Not having a huge local population to draw on we also rely on supporters in the bigger metropolitan areas of Sydney, Newcastle and Canberra,” says Jon Shiner, founder of Badlands Brewery in Orange. “Often these customers are ordering for rotating taps which makes it hard to forward plan. Luckily, we have shown over many years our craft of consistently producing characterful, interesting but sessionable beers. Sales and logistics are two of our biggest challenges given our location and also finding the right balance of my time.”

“With Sydney being the business and international trade hub of the country, I think they had a head start on the craft beer scene,” adds Jacob Newman, co-founder of Eden Brewery in the Southern Highlands. “That has a trickle down effect to regional NSW as well. As a regional brewery we are incredibly grateful for all the work the Sydney breweries are doing, creating an interest and demand for independent beer, that we can participate in supplying Sydney as well as tourists coming down to visit our region, here in the Southern Highlands. “

Inner West Brewery Association

A major success story in craft brewing circles, The Inner West Brewery Association (IWBA) was founded two years ago to lobby local and state governments for better regulations and conditions for microbreweries. It has also promoted the Inner West suburbs as a brewing hub. In its time, it has seen significant changes implemented to allow the brewpubs there to thrive.

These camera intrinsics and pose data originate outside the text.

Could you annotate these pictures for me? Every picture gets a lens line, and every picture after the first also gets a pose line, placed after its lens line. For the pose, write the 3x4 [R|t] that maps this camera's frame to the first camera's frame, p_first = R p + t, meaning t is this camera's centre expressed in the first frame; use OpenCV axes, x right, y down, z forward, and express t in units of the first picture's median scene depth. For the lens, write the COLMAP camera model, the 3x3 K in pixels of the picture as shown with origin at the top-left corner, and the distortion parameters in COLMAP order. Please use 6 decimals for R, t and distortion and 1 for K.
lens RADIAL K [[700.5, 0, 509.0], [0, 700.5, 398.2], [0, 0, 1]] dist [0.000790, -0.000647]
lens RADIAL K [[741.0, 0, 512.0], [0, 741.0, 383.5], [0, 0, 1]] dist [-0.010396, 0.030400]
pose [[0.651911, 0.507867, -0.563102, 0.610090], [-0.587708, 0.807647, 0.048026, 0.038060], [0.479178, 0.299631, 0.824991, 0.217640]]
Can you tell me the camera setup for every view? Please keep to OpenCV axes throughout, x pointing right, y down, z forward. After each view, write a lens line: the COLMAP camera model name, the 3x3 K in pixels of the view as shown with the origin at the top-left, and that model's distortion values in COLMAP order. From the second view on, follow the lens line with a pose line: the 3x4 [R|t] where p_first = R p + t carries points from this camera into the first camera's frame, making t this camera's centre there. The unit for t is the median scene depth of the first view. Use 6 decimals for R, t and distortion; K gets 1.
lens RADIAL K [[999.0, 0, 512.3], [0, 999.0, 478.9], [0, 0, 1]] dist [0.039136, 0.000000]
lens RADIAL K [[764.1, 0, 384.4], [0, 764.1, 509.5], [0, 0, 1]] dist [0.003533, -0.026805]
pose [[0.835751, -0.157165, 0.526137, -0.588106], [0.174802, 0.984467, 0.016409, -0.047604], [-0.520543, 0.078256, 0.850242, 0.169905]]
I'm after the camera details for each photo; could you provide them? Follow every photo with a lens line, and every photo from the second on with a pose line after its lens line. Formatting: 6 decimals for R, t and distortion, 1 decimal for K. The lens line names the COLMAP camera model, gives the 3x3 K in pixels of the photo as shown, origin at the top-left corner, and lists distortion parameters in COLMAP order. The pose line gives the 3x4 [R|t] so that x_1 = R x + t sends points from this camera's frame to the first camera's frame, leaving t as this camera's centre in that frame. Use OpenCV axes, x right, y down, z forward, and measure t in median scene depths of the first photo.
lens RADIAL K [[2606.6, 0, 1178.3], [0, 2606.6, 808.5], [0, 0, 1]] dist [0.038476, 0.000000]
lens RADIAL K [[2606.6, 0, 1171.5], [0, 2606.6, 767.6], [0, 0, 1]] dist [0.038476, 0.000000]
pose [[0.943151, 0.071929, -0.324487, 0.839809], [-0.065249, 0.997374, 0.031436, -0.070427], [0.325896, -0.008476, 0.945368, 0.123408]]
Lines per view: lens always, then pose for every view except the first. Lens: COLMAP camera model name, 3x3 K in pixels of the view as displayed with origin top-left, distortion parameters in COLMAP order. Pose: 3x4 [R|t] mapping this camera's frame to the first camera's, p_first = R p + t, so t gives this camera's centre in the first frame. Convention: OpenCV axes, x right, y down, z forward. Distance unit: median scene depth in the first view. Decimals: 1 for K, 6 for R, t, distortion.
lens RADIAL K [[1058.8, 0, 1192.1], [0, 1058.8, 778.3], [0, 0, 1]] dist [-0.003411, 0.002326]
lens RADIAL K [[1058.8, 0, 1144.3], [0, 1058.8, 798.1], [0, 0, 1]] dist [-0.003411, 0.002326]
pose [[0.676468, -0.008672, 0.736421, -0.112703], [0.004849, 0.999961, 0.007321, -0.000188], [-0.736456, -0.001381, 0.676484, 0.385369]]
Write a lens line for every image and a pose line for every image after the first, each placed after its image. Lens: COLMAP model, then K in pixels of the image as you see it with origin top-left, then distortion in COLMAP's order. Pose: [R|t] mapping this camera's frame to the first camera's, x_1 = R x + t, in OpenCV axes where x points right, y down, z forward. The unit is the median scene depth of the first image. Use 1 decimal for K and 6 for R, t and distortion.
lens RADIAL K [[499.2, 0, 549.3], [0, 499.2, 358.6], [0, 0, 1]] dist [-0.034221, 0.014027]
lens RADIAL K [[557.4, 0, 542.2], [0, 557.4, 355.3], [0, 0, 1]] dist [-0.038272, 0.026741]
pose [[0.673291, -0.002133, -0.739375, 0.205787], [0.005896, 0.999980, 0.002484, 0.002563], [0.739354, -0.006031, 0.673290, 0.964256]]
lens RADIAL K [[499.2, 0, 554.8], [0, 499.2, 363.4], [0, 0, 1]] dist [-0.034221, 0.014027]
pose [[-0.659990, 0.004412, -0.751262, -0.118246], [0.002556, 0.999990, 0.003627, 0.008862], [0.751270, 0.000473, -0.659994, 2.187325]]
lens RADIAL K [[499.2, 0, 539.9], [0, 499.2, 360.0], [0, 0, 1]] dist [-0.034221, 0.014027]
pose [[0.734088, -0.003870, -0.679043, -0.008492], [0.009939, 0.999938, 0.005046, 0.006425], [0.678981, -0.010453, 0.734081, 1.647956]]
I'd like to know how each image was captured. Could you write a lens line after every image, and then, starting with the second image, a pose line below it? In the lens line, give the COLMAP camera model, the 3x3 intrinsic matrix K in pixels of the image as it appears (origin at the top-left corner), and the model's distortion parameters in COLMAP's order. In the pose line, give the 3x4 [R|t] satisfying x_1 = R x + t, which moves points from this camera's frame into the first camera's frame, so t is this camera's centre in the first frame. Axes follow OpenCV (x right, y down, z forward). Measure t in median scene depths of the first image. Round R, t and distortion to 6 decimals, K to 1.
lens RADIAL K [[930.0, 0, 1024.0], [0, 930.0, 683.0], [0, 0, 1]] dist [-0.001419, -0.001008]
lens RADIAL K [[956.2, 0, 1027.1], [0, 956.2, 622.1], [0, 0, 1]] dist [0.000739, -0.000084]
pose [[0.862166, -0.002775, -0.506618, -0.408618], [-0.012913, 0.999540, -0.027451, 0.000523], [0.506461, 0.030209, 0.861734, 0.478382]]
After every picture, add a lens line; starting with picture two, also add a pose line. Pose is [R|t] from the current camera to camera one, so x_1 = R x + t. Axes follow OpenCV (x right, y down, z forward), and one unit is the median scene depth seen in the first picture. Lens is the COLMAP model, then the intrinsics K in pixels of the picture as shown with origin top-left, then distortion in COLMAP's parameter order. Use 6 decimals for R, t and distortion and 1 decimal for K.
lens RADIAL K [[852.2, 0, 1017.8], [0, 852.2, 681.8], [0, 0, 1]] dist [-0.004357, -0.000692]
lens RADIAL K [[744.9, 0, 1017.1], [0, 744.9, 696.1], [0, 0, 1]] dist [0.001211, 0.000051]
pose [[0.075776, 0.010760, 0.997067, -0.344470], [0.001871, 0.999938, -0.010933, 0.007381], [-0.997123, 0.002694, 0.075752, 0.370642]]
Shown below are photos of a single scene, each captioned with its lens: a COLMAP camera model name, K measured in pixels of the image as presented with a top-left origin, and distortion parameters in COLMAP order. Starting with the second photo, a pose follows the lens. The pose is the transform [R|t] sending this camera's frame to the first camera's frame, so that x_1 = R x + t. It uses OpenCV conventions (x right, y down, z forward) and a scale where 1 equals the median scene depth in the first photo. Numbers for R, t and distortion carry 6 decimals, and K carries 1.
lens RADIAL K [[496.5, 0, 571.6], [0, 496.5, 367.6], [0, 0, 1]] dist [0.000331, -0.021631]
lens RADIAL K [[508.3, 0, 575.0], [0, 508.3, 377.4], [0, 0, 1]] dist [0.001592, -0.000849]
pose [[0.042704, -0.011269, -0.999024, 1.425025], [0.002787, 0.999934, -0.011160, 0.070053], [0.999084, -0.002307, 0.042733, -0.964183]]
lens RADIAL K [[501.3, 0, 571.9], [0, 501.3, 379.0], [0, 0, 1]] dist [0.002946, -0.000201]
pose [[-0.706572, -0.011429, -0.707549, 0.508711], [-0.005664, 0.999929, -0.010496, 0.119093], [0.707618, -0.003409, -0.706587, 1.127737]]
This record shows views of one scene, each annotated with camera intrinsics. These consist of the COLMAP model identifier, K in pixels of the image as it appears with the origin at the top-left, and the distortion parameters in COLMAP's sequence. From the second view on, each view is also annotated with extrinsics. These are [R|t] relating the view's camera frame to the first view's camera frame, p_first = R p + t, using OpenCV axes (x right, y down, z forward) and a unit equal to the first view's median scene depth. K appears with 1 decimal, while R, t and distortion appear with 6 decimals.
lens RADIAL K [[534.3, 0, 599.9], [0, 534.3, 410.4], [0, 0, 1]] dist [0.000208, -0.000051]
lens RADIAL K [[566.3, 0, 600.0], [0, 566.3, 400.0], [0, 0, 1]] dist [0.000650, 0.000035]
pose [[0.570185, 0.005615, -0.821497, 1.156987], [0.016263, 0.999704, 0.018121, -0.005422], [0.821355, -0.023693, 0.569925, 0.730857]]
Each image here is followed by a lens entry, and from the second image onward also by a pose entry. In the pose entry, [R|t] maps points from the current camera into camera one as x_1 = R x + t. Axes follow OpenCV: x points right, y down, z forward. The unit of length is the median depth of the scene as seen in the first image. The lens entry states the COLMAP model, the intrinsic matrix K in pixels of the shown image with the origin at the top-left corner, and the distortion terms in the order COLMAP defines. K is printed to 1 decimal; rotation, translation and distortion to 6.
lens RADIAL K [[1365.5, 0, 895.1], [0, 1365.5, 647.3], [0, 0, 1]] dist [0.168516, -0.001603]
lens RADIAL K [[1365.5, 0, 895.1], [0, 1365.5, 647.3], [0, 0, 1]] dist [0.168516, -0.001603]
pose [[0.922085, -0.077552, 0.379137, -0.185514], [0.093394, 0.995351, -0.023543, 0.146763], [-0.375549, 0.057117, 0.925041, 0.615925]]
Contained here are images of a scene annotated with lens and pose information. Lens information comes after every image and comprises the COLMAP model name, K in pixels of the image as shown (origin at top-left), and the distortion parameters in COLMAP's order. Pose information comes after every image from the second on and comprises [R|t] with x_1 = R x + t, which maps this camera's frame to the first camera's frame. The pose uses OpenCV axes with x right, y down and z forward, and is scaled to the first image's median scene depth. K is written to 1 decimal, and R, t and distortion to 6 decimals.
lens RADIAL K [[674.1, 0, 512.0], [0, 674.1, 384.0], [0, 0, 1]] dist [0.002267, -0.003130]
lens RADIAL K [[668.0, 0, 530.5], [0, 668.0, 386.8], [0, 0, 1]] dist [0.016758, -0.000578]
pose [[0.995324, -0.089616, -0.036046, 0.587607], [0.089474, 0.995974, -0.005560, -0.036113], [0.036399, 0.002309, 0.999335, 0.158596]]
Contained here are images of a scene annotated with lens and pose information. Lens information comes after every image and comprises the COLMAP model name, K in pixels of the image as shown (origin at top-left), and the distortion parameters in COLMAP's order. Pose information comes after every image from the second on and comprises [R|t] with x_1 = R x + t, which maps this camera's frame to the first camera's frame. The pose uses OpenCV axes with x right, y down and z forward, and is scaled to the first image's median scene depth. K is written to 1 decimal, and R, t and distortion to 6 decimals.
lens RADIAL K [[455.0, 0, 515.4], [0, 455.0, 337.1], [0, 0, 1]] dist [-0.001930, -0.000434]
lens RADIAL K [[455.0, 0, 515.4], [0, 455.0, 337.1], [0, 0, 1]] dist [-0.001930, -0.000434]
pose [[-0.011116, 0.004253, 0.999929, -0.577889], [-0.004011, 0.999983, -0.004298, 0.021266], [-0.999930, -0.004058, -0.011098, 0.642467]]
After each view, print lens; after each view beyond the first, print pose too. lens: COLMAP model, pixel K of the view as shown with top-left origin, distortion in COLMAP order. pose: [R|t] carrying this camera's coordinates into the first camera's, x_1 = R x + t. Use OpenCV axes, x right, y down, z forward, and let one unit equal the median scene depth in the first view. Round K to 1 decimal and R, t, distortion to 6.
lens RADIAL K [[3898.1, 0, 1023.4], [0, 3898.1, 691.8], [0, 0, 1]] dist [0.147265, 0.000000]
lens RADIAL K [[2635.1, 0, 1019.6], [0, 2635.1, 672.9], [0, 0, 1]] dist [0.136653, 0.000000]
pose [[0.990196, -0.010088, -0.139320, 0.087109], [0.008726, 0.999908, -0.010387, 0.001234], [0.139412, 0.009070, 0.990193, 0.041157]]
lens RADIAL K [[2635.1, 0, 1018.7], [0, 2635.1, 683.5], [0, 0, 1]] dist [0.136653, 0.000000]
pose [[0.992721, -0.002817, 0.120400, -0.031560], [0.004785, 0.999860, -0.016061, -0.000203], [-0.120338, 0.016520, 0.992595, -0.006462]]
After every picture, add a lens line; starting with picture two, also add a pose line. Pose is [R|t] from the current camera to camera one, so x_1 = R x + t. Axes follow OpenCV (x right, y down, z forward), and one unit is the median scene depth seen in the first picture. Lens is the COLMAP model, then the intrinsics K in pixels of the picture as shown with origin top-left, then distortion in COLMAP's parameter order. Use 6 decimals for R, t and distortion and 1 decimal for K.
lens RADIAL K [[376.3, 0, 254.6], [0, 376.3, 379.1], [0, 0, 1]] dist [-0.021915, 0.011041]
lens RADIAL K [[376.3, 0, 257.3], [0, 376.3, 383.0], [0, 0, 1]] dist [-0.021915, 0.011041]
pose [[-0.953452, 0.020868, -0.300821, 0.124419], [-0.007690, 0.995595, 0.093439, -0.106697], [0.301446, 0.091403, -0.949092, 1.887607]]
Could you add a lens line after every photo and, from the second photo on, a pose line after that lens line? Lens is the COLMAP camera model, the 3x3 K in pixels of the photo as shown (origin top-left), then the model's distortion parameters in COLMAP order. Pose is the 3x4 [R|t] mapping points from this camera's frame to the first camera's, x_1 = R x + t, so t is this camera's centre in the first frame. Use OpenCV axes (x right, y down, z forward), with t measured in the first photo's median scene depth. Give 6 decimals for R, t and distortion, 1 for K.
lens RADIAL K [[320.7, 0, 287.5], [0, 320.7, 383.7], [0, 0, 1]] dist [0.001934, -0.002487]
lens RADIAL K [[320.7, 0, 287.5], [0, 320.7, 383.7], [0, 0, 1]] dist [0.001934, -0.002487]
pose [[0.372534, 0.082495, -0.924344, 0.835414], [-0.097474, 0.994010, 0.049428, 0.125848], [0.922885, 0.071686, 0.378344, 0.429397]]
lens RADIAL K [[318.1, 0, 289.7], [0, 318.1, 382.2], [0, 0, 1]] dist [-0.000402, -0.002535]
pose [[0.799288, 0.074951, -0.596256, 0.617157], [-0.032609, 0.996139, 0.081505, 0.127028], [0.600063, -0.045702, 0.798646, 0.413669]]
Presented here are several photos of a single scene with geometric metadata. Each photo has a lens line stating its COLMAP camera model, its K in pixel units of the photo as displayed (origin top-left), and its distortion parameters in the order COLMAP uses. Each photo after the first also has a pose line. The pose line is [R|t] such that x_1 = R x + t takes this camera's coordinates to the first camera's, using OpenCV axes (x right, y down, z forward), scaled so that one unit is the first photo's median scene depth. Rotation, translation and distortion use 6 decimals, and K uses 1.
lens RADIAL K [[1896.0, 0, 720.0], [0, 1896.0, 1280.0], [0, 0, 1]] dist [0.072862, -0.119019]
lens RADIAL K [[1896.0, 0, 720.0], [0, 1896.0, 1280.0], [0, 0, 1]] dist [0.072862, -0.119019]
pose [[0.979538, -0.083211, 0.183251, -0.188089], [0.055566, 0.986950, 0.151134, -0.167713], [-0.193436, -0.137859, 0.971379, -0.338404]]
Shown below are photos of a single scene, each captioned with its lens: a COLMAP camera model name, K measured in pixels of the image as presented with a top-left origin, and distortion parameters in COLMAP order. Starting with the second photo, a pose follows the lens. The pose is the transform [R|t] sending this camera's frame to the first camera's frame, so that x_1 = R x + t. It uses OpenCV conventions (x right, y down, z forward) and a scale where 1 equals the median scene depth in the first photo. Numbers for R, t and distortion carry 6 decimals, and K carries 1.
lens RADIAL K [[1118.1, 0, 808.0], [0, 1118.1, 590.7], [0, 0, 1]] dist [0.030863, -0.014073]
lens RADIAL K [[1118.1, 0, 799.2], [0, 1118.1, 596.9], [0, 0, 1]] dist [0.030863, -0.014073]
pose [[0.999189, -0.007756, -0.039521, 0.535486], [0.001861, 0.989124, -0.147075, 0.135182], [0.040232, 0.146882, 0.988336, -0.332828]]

“The IWBA is a great platform for brewers to get together and discuss issues that may arise at a local council, state or a federal government level,” says McInerney.

Given the successes of the IWBA, is it something that could be replicated elsewhere in Australia?

“It’s a group of brewers that have formed an association to help raise awareness and deal with issues they face on a local level with council and other regulatory bodies which impact on the way we operate,” says Glenn Wignall, co-founder of The Grifter. “It could definitely be implemented in other parts of Australia.”

The NSW brewing scene is one of the country’s most vibrant, with breweries concentrated in the Inner West, but also spread out in almost every corner of the state. And with more breweries scheduled to open and existing breweries planning expansions and new beer releases, it is a great time to be a craft beer lover in NSW.